▸ Information provided
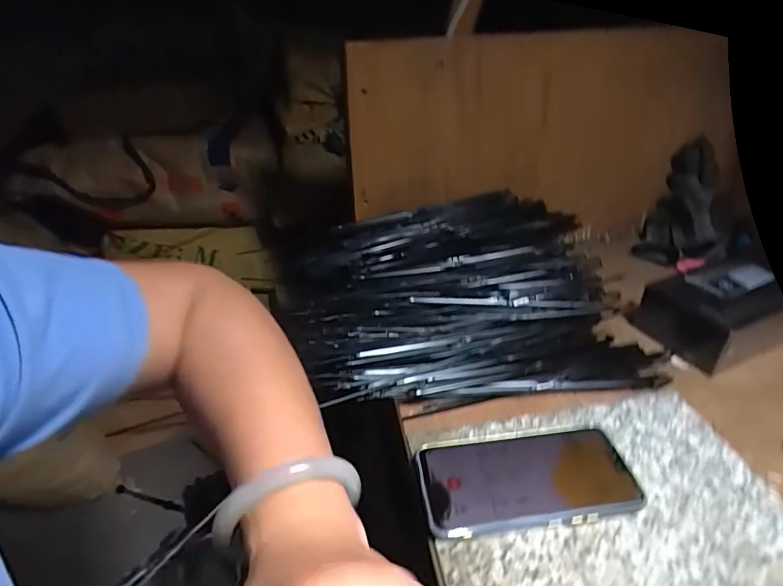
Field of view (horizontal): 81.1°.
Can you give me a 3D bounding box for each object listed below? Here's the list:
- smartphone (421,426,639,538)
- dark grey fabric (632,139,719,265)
[{"bbox_3d":[0.102,0.140,0.348,0.161,0.012,0.077,-5,33,-5],"label":"smartphone"},{"bbox_3d":[0.417,-0.121,0.651,0.088,0.142,0.088,17,37,27],"label":"dark grey fabric"}]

▸ What to work on
Everything in the data except the pictures needs to be written out exactly.

▸ Response to this task
Field of view (horizontal): 81.1°.
Can you give me a 3D bounding box for each object listed below? Here's the list:
- smartphone (421,426,639,538)
- dark grey fabric (632,139,719,265)
[{"bbox_3d":[0.102,0.140,0.348,0.161,0.012,0.077,-5,33,-5],"label":"smartphone"},{"bbox_3d":[0.417,-0.121,0.651,0.088,0.142,0.088,17,37,27],"label":"dark grey fabric"}]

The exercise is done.